Evidence of a co-ordinated European approach to cannabis emerged earlier this year when a handful of countries – Germany, Czechia, Malta, Luxembourg and the Netherlands – met to develop a joint approach to reform.
Whether this will help clarify the issues around supplying the markets is still uncertain. German Health Minister Karl Lauterbach has previously stated that to align with the conventions all of its supplies will have to be sourced domestically.
And, Germany, with a population of 83 million and a potential annual demand of 500 tonnes will become a magnet for global cannabis companies. Czechia currently secures most of its supplies from one licensed company.
Public health and the potential economic benefits of a booming commercial cannabis sector – as witnessed in North America – are the key drivers of European reform, and cross-border trade in cannabis can potentially align with the international treaties, argues Mr Jeanroy.

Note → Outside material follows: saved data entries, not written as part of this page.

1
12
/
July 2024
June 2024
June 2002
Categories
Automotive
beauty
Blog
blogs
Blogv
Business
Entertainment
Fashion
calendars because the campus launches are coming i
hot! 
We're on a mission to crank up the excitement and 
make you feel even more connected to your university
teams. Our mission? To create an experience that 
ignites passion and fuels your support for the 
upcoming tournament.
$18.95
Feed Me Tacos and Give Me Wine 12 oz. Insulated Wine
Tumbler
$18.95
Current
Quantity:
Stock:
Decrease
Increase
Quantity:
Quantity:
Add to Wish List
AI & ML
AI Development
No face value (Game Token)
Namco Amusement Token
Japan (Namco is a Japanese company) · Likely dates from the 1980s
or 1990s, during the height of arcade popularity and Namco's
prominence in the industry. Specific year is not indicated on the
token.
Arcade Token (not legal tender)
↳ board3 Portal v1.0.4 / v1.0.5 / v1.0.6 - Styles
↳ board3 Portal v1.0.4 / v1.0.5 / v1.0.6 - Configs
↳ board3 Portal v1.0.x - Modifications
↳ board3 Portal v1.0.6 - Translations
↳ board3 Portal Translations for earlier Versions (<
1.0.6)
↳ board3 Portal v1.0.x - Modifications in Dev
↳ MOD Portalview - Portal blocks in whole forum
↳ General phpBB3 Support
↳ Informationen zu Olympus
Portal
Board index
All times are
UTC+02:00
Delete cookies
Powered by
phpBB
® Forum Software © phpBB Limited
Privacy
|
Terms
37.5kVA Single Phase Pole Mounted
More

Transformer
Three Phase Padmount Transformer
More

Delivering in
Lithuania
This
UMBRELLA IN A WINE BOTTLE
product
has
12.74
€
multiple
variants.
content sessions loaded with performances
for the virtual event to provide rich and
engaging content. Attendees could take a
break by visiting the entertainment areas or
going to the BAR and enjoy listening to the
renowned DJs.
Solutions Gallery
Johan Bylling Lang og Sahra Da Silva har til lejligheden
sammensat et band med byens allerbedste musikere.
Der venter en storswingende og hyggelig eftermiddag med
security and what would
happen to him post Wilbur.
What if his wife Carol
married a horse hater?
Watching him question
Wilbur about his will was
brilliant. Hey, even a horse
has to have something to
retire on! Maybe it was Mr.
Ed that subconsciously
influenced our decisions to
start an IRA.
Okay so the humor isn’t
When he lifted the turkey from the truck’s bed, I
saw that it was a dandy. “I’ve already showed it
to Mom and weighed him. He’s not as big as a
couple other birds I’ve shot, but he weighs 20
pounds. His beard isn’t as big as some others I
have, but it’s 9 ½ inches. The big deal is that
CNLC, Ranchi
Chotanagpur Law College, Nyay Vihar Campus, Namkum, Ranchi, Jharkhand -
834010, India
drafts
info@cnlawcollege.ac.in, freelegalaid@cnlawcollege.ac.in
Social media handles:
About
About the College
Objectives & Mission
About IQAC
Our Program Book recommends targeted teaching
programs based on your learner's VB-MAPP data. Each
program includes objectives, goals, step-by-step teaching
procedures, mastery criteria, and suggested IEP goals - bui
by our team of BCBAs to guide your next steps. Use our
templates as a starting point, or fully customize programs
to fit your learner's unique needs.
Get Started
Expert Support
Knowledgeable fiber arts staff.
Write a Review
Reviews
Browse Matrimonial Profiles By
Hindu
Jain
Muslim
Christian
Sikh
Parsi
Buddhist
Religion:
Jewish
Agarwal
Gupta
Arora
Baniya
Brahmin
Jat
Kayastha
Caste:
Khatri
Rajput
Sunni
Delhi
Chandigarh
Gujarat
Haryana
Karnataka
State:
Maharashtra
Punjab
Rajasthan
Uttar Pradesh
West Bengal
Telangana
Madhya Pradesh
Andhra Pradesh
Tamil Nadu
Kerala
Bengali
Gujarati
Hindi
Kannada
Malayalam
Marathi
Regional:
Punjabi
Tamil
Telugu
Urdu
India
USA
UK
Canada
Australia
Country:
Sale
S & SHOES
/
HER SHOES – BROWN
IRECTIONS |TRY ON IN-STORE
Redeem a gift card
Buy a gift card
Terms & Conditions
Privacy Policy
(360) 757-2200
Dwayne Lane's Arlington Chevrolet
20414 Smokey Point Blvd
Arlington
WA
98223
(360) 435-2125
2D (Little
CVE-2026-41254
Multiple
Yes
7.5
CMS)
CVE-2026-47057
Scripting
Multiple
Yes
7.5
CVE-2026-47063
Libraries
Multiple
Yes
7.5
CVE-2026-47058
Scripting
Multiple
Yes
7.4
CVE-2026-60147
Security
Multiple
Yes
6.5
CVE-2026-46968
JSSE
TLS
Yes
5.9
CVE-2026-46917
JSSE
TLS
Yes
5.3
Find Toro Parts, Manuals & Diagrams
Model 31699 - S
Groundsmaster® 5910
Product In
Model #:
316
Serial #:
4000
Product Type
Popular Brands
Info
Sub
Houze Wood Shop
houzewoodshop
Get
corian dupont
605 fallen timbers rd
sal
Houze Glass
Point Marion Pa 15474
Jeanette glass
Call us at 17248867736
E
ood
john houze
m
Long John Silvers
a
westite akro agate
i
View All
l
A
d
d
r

He believes the complexities associated with cannabis reform are the legacy of over 100 years of prohibition.
He said: “There seems to be a tendency to over-regulation as governments are still working from their prohibition reflexes.
“Progressive governments will need to listen, to debate and to develop. This hasn’t been done in Europe before so there will be diversions and contradictions and this will take time, and may temper the desire to move forward quickly.
“It may not be perfect, at first, but we have the capacity and the ability to evolve a workable framework which can evolve as we progress.”
Stephen Murphy CEO and Co-founder of Prohibition Partners identified the benefits of Czech reform, saying: “The Czech Republic has a unique opportunity to lead the EU in the evolution of drug policy, which is beginning to move beyond the outdated prohibition of cannabis.
“They have the highest prevalence of cannabis use in any country in Europe, meaning legalisation there represents a big step forward for the industry but also for the protection of those hundreds of thousands of consumers in the country.
“What we need to see before we can really think about the industry in the country is the legal structure of the legislation and how it deals with Czechia’s commitment to the Single Convention on Narcotic Drugs. The Pirates party has stated that their plan is in line with these commitments but we have yet to see these details fleshed out. It is unlikely that Czechia or any other country will proceed in violation of international and EU law.
“If we have learned anything from the legalisation efforts in Germany, Switzerland and Netherlands, the process must be given the time it needs, and delays may well be expected.”
In relation to Czechia’s progress Mr Jeanroy added: “This is due in no small part to the incredible efforts of Mr Vobořil. He is the locomotive driving reform and it wouldn’t be happening at this speed if he wasn’t driving it.”